> What the exercise asks
Only lines holding "walking" are needed; copy each of them from the data below.

> Task input
□ □ □ □ □
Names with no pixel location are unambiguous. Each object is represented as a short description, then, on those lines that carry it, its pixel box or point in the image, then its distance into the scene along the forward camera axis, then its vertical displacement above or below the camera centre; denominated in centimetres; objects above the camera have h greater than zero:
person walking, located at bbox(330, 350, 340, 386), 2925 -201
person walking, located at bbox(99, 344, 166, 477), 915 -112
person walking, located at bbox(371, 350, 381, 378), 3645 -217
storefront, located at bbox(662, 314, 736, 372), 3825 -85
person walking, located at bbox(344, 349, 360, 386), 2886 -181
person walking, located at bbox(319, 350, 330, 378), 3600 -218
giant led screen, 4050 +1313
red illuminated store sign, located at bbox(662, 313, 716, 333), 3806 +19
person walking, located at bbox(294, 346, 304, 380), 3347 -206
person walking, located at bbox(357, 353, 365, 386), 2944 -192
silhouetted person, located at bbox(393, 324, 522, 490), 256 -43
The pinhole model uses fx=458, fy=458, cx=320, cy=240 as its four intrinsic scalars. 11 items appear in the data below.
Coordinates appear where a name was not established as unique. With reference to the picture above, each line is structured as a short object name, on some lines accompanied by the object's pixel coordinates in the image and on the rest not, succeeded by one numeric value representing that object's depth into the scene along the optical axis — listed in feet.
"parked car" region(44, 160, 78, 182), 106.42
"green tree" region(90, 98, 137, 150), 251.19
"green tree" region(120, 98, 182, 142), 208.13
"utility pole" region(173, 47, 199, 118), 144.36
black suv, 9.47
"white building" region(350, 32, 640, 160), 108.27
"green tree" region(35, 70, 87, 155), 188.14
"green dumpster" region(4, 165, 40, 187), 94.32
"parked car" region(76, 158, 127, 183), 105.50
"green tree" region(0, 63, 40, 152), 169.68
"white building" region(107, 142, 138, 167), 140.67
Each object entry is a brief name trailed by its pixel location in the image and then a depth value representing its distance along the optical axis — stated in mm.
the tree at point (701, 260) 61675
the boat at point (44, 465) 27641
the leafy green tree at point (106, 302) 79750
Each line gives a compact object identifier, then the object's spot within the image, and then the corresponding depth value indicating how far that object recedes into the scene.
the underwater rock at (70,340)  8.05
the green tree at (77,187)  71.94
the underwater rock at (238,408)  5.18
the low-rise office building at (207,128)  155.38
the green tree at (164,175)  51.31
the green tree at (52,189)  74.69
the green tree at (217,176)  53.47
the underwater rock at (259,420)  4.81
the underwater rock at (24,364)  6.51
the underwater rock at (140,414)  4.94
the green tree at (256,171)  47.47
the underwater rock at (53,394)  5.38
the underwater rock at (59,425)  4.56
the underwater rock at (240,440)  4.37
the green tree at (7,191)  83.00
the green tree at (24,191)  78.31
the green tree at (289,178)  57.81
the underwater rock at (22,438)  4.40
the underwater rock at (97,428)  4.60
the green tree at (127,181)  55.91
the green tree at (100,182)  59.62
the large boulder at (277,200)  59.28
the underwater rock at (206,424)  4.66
□ □ □ □ □
> Answer area
person walking, located at bbox(330, 350, 340, 386), 2925 -201
person walking, located at bbox(99, 344, 166, 477), 915 -112
person walking, located at bbox(371, 350, 381, 378), 3645 -217
person walking, located at bbox(344, 349, 360, 386), 2886 -181
person walking, located at bbox(319, 350, 330, 378), 3600 -218
person walking, located at bbox(294, 346, 304, 380), 3347 -206
person walking, located at bbox(357, 353, 365, 386), 2944 -192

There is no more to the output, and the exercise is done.